Question

How to solve this?
$\displaystyle \lim_{h \to 0}\left(0-h\right)^2sin\dfrac{1}{h}$

Answer 1

We are given to solve a limit. For this we should be aware about several formulae related to the limit of sine functions. We will first solve the bracket involving the variable $h$. Then we will convert this into a standard limit of some form and after that we will put the value of $h$ as equal to 0 after we are able to remove it from the denominator.

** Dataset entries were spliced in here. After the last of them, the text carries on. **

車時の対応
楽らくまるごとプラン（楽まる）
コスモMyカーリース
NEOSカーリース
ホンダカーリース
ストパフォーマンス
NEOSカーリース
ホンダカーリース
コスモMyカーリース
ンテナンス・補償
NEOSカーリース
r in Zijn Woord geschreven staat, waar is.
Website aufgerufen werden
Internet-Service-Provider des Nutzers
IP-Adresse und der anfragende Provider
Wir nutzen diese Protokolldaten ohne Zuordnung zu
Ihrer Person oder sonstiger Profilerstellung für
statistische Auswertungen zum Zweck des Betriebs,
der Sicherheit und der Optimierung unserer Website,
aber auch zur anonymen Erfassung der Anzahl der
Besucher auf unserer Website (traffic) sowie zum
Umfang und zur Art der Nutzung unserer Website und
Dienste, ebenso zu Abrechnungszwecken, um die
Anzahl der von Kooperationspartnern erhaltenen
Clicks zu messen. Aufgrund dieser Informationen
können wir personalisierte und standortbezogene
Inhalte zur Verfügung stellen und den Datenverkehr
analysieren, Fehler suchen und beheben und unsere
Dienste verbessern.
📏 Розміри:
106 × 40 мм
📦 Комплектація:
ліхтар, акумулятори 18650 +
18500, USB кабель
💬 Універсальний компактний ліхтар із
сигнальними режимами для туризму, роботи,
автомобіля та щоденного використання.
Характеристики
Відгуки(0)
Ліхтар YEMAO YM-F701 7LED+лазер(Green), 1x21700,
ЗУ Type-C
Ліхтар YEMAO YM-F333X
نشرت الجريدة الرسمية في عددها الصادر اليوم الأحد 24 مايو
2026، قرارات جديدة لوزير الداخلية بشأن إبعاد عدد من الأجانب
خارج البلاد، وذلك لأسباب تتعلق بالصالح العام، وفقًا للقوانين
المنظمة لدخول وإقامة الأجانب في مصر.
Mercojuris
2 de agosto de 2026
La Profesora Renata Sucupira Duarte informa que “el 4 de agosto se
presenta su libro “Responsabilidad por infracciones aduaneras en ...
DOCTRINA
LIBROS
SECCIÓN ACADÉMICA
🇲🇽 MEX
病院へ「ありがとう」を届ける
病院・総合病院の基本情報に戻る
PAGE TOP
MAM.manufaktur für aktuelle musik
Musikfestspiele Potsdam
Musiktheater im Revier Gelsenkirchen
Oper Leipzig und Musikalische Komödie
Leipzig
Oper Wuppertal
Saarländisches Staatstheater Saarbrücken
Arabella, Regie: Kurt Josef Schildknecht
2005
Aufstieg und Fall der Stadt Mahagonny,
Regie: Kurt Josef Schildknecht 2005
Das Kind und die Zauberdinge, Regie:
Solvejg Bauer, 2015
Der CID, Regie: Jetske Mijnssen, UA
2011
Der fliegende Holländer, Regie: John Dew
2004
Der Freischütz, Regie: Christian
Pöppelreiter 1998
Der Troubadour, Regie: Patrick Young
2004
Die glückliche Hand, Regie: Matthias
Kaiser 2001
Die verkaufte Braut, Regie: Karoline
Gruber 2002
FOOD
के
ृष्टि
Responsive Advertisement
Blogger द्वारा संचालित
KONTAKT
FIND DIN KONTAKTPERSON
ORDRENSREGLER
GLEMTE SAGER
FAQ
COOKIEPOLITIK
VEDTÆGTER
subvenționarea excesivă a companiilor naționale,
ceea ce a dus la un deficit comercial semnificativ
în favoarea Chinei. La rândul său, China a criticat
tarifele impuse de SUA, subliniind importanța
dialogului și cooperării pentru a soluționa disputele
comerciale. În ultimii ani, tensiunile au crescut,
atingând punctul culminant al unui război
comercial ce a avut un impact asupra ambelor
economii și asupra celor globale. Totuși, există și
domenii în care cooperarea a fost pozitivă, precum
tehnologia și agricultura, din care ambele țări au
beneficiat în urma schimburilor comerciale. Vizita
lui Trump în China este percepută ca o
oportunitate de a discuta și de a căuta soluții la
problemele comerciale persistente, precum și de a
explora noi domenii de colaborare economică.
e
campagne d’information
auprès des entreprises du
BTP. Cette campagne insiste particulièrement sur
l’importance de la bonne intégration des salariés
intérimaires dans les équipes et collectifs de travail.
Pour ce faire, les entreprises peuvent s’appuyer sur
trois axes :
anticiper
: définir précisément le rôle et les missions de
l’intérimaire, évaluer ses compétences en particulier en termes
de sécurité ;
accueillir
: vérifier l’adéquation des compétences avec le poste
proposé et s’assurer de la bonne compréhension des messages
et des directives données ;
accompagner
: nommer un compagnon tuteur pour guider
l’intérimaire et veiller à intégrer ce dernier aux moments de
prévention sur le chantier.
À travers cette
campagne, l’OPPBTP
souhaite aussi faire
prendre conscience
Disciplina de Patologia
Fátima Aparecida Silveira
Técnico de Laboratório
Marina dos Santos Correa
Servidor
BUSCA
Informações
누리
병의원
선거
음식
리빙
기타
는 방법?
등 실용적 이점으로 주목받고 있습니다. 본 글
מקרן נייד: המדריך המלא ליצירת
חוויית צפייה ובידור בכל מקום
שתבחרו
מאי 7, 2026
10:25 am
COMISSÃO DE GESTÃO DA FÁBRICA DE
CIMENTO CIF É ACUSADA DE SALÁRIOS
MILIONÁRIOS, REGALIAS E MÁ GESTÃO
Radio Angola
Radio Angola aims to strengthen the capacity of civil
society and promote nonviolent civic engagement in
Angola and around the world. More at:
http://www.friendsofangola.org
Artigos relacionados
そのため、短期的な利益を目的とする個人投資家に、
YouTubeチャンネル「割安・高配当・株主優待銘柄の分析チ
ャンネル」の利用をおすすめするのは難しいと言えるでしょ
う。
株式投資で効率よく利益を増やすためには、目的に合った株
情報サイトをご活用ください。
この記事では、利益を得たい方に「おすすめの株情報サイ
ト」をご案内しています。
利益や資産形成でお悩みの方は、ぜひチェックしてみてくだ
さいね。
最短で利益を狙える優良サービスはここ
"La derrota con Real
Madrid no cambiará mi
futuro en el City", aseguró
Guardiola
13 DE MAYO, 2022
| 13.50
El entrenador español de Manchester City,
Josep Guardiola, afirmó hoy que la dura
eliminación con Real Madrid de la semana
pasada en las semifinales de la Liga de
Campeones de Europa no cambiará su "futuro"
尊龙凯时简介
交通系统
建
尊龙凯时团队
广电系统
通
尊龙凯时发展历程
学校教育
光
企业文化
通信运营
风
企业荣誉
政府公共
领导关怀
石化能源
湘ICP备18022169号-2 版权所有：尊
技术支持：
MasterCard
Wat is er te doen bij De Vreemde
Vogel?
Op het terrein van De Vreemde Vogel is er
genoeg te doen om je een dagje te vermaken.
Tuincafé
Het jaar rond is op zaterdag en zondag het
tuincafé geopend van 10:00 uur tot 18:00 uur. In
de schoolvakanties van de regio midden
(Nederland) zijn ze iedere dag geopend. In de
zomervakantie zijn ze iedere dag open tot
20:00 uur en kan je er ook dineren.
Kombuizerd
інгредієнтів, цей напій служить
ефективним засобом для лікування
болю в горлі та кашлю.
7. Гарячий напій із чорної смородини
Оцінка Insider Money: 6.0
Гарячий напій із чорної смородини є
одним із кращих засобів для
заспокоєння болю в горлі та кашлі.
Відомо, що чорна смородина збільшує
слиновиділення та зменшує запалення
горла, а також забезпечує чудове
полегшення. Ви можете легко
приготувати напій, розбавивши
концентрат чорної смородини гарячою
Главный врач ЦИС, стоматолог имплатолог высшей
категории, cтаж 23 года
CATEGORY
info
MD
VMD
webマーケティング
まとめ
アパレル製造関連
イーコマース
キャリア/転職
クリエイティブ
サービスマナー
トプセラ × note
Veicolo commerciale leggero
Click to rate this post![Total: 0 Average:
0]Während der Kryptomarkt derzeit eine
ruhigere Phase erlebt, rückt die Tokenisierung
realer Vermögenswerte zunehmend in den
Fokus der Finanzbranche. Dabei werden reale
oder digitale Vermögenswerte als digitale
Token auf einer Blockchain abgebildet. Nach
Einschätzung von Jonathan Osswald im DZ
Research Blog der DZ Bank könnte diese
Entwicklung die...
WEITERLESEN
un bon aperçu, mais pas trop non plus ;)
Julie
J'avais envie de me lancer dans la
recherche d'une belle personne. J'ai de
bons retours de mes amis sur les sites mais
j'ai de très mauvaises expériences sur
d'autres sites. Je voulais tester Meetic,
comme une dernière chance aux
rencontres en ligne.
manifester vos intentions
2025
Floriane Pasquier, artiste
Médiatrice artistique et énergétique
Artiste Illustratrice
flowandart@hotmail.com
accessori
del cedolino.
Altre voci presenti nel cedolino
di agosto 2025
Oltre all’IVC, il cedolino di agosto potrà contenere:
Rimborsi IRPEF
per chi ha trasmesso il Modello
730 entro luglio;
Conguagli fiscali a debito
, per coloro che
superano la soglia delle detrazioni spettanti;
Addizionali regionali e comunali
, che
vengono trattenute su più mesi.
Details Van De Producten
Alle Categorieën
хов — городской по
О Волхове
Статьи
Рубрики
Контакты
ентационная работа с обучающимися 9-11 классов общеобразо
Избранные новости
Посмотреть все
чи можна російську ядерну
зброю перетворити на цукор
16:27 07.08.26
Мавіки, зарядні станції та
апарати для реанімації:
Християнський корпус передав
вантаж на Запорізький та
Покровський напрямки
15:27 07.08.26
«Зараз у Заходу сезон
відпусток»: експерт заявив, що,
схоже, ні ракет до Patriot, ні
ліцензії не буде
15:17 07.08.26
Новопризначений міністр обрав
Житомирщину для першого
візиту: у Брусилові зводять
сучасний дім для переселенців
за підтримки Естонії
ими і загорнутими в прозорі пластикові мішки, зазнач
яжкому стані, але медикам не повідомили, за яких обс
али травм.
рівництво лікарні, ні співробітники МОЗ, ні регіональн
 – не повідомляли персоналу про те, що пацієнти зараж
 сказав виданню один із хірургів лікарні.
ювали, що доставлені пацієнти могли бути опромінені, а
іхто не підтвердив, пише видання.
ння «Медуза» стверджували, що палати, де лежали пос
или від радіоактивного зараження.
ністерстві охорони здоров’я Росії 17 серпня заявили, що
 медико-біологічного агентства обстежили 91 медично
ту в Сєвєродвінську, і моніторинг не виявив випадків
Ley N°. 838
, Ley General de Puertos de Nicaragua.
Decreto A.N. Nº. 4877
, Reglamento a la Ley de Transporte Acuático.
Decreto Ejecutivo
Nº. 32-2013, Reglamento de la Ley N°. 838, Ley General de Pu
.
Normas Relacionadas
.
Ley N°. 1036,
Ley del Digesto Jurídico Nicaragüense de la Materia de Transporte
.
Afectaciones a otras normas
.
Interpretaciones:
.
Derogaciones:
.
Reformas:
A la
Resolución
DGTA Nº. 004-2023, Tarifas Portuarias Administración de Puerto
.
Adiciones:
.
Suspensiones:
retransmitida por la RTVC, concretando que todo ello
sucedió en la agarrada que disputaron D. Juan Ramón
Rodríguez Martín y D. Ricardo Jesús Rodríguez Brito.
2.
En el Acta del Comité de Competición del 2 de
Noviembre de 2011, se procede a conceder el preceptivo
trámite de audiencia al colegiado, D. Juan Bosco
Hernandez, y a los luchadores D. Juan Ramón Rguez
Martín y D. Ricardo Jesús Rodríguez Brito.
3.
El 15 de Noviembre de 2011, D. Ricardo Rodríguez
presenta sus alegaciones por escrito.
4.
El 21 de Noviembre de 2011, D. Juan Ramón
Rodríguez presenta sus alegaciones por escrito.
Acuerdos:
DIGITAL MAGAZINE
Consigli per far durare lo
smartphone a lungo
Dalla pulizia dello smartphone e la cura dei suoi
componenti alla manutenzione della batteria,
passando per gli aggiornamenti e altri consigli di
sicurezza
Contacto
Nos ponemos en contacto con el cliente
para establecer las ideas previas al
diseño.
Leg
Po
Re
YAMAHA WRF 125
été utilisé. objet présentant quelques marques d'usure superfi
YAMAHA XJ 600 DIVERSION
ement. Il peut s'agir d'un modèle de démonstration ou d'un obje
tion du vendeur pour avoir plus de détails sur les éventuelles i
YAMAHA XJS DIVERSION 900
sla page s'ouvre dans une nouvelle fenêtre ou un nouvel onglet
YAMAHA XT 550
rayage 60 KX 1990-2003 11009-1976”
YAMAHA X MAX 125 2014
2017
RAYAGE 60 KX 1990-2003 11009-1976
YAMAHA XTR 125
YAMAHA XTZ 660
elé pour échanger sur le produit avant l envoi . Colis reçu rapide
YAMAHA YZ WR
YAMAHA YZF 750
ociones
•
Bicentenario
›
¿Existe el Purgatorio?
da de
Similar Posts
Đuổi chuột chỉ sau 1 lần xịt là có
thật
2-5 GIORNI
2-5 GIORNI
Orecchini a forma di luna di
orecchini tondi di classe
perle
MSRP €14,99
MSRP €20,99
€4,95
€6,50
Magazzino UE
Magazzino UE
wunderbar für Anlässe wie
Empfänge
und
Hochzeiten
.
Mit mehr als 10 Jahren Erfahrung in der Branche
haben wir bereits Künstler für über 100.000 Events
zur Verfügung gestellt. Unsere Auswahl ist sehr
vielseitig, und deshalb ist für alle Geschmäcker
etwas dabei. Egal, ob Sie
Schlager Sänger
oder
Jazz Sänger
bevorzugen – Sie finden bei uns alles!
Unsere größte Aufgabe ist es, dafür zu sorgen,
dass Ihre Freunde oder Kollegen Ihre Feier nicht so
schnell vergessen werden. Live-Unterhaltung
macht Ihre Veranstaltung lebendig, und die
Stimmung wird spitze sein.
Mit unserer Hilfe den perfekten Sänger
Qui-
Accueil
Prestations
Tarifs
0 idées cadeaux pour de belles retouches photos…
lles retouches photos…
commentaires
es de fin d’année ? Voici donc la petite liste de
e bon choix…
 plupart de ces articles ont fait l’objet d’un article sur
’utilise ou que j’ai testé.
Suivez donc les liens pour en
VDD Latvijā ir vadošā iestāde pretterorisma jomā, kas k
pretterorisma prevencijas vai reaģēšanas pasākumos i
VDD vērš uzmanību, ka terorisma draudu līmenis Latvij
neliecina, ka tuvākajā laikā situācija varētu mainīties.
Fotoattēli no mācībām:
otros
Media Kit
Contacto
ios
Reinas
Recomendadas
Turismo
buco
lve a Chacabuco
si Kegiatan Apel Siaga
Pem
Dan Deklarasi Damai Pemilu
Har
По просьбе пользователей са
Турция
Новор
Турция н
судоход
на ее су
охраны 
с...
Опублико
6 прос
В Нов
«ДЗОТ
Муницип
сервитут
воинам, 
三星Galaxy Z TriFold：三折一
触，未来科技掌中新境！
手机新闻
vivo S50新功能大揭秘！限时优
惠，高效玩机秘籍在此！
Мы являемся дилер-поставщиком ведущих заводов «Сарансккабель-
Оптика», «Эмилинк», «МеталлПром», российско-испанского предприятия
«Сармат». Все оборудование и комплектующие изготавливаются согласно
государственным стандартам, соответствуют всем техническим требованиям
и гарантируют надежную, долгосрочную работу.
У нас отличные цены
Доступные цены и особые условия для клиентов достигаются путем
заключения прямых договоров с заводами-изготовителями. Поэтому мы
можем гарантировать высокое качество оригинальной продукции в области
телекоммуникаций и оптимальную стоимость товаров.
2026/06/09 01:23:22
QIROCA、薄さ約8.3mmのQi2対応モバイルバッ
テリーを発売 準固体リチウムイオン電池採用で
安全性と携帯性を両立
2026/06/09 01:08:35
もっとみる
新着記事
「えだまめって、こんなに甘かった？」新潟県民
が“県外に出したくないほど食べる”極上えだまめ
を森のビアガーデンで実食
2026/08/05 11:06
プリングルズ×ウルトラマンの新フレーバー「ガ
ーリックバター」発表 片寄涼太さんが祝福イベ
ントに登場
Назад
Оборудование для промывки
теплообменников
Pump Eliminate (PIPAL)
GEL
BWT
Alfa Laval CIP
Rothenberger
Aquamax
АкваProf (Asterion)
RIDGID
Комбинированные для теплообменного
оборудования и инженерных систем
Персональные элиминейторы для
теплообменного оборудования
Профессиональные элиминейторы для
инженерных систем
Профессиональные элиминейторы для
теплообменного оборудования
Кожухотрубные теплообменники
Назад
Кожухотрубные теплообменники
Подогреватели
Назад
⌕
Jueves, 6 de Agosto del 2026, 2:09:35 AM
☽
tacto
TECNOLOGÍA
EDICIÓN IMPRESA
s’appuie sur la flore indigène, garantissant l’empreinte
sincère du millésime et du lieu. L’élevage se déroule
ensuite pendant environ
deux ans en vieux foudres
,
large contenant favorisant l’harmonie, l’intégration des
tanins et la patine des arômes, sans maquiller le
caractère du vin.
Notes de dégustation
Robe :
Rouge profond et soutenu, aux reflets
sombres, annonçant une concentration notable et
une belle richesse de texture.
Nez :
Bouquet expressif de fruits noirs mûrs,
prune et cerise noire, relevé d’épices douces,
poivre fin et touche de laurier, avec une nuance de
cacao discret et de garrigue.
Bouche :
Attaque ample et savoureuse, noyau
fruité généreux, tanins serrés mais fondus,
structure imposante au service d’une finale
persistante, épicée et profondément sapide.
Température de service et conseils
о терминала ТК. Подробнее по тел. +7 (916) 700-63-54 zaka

Complete step-by-step solution:
We have $\displaystyle \lim_{h \to 0}\left(0-h\right)^2sin\dfrac{1}{h}$
We will first solve $\left(0-h\right)^2=h^2$
Now, we know the fact that:
$\displaystyle \lim_{h \to 0}h\times sin\dfrac{1}{h}=0$
We will use this fact here and calculate the result accordingly.
We write $\displaystyle \lim_{h \to 0}h^2sin\dfrac{1}{h}$ as $\displaystyle \lim_{h \to 0}h\times h\times sin\dfrac{1}{h}$
Now, we separate the limit on the product using the following fact:
If $f$ and $g$ are two continuous functions of $x$ then the following holds true for all $x$:
$\displaystyle \lim_{h \to a}f\left(x\right)\times g\left(x\right)=\displaystyle \lim_{h \to a}f\left(x\right)\times \displaystyle \lim_{h \to a}g\left(x\right)$
So, we have:
$\displaystyle \lim_{h \to 0}h^2sin\dfrac{1}{h}=\displaystyle \lim_{h \to 0}h\times \left(\displaystyle \lim_{h \to 0} h\times sin\dfrac{1}{h}\right)$
$=0\times 0=0$
Using the fact that $\displaystyle \lim_{h \to 0}h=0$
$\displaystyle \lim_{h \to 0}\left(0-h\right)^2sin\dfrac{1}{h}=0$
Hence, the answer has been found out to be 0.

Note: You can directly use the formula that for any power of $n$ higher than 1 the result of $x^n sin\dfrac{1}{x}$ when $x\to 0$ is 0. Here n=2 which is greater than 1 hence we can directly write that the limit is 0. You should take care that if the limit is tending to 0 then the limit variable should not be present in the denominator. Always try to remove the variable in the denominator using formulae like used here and then put the limit.